Recast the lines running from the start of the entries through the line that contains "Nazionali giovanili ma non ho ancora avuto" as a Markdown table with the columns Row and Line. Skip blank lines and leave the pictures out.

Collected data:
# # # #

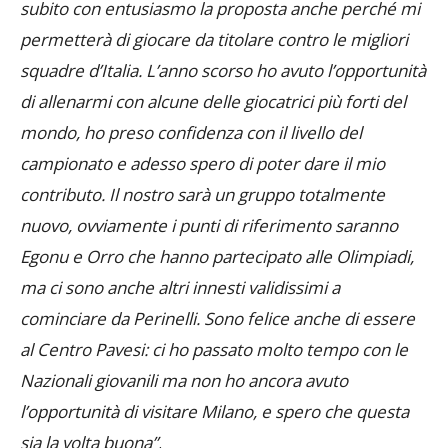
subito con entusiasmo la proposta anche perché mi
permetterà di giocare da titolare contro le migliori
squadre d’Italia. L’anno scorso ho avuto l’opportunità
di allenarmi con alcune delle giocatrici più forti del
mondo, ho preso confidenza con il livello del
campionato e adesso spero di poter dare il mio
contributo. Il nostro sarà un gruppo totalmente
nuovo, ovviamente i punti di riferimento saranno
Egonu e Orro che hanno partecipato alle Olimpiadi,
ma ci sono anche altri innesti validissimi a
cominciare da Perinelli. Sono felice anche di essere
al Centro Pavesi: ci ho passato molto tempo con le
Nazionali giovanili ma non ho ancora avuto
l’opportunità di visitare Milano, e spero che questa
sia la volta buona”
.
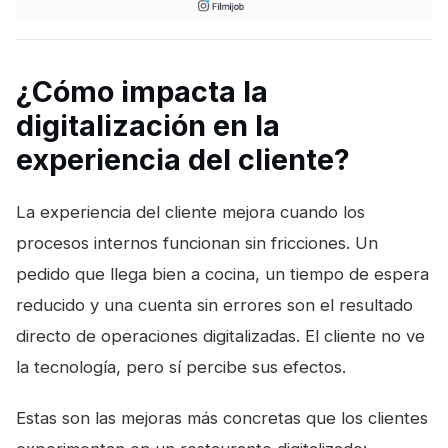
¿Cómo impacta la
digitalización en la
experiencia del cliente?
La experiencia del cliente mejora cuando los
procesos internos funcionan sin fricciones. Un
pedido que llega bien a cocina, un tiempo de espera
reducido y una cuenta sin errores son el resultado
directo de operaciones digitalizadas. El cliente no ve
la tecnología, pero sí percibe sus efectos.
Estas son las mejoras más concretas que los clientes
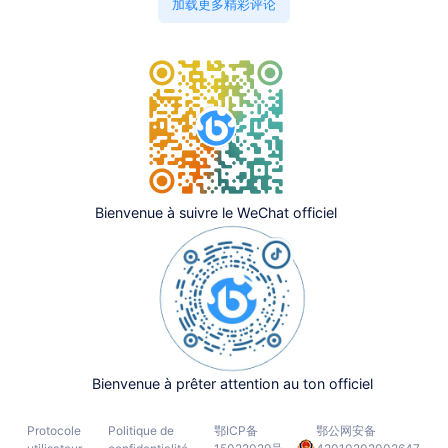
加载更多精彩评论
Bienvenue à suivre le WeChat officiel
Bienvenue à prêter attention au ton officiel
Protocole
Politique de
鄂ICP备
鄂公网安备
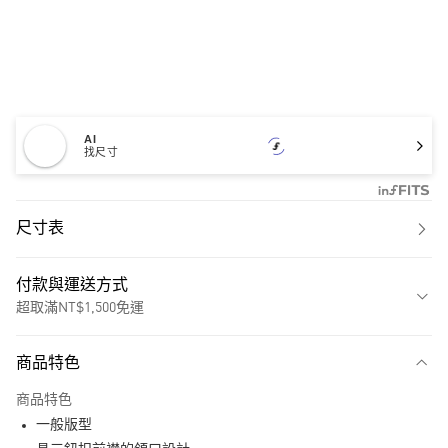
AI
找尺寸
尺寸表
付款與運送方式
超取滿NT$1,500免運
付款方式
商品特色
信用卡一次付款
商品特色
超商取貨付款
一般版型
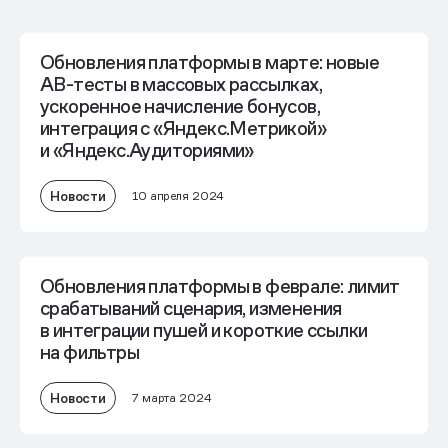
Обновления платформы в марте: новые
AB-тесты в массовых рассылках,
ускоренное начисление бонусов,
интеграция с «Яндекс.Метрикой»
и «Яндекс.Аудиториями»
Новости
10 апреля 2024
Обновления платформы в феврале: лимит
срабатываний сценария, изменения
в интеграции пушей и короткие ссылки
на фильтры
Новости
7 марта 2024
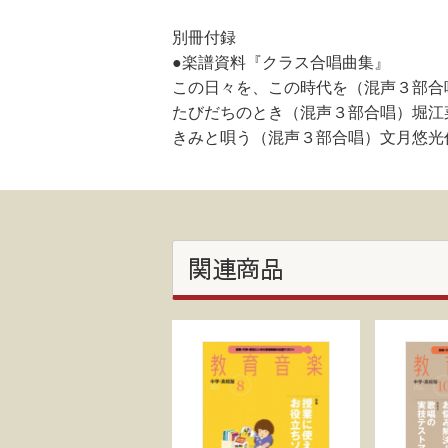
別冊付録
●楽譜資料『クラス合唱曲集』
この日々を、この時代を（混声３部合
たびだちのとき（混声３部合唱）堀江
きみと唄う（混声３部合唱）文月悠光
関連商品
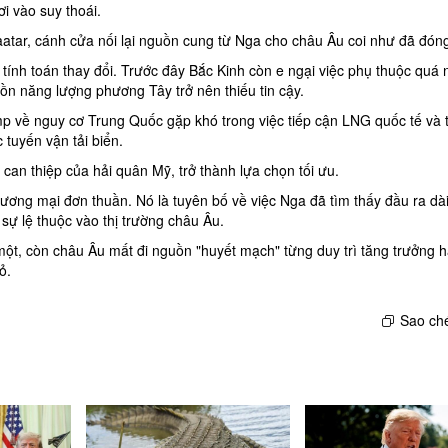
ơi vào suy thoái.
atar, cánh cửa nối lại nguồn cung từ Nga cho châu Âu coi như đã đón
tính toán thay đổi. Trước đây Bắc Kinh còn e ngại việc phụ thuộc quá 
n năng lượng phương Tây trở nên thiếu tin cậy.
 về nguy cơ Trung Quốc gặp khó trong việc tiếp cận LNG quốc tế và t
 tuyến vận tải biển.
an thiệp của hải quân Mỹ, trở thành lựa chọn tối ưu.
hương mại đơn thuần. Nó là tuyên bố về việc Nga đã tìm thấy đầu ra dà
sự lệ thuộc vào thị trường châu Âu.
một, còn châu Âu mất đi nguồn "huyết mạch" từng duy trì tăng trưởng 
ỏ.
Sao ché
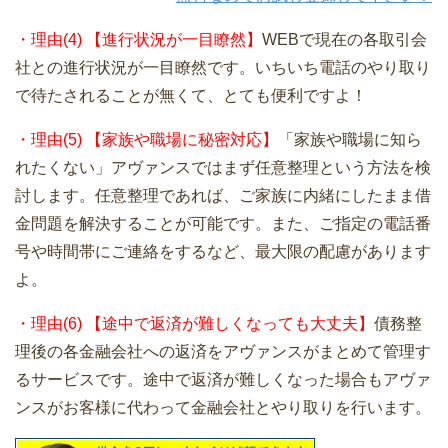
・理由(4) 【進行状況が一目瞭然】
WEBで現在の各取引会
社との進行状況が一目瞭然です。いちいち電話のやり取り
で待たされることが無くて、とても便利ですよ！
・理由(5) 【家族や職場に秘密対応】
「家族や職場に知ら
れたくない」アヴァンスではまず任意整理という方法を検
討します。任意整理であれば、ご家族に内緒にしたまま借
金問題を解決することが可能です。また、ご指定の電話番
号や時間帯にご連絡をするなど、最大限の配慮があります
よ。
・理由(6) 【途中で返済が難しくなっても大丈夫】
債務整
理後の各金融会社への返済をアヴァンスがまとめて管理す
るサービスです。途中で返済が難しくなった場合もアヴァ
ンスがお客様に代わって金融会社とやり取りを行います。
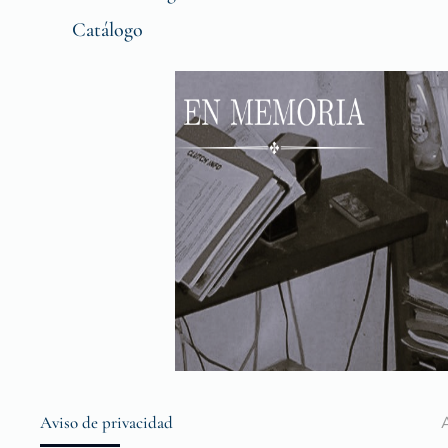
Catálogo
Aviso de privacidad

# # # #

WRITTEN RESPONSE:
| Row | Line |
|---|---|
| 1 | subito con entusiasmo la proposta anche perché mi |
| 2 | permetterà di giocare da titolare contro le migliori |
| 3 | squadre d’Italia. L’anno scorso ho avuto l’opportunità |
| 4 | di allenarmi con alcune delle giocatrici più forti del |
| 5 | mondo, ho preso confidenza con il livello del |
| 6 | campionato e adesso spero di poter dare il mio |
| 7 | contributo. Il nostro sarà un gruppo totalmente |
| 8 | nuovo, ovviamente i punti di riferimento saranno |
| 9 | Egonu e Orro che hanno partecipato alle Olimpiadi, |
| 10 | ma ci sono anche altri innesti validissimi a |
| 11 | cominciare da Perinelli. Sono felice anche di essere |
| 12 | al Centro Pavesi: ci ho passato molto tempo con le |
| 13 | Nazionali giovanili ma non ho ancora avuto |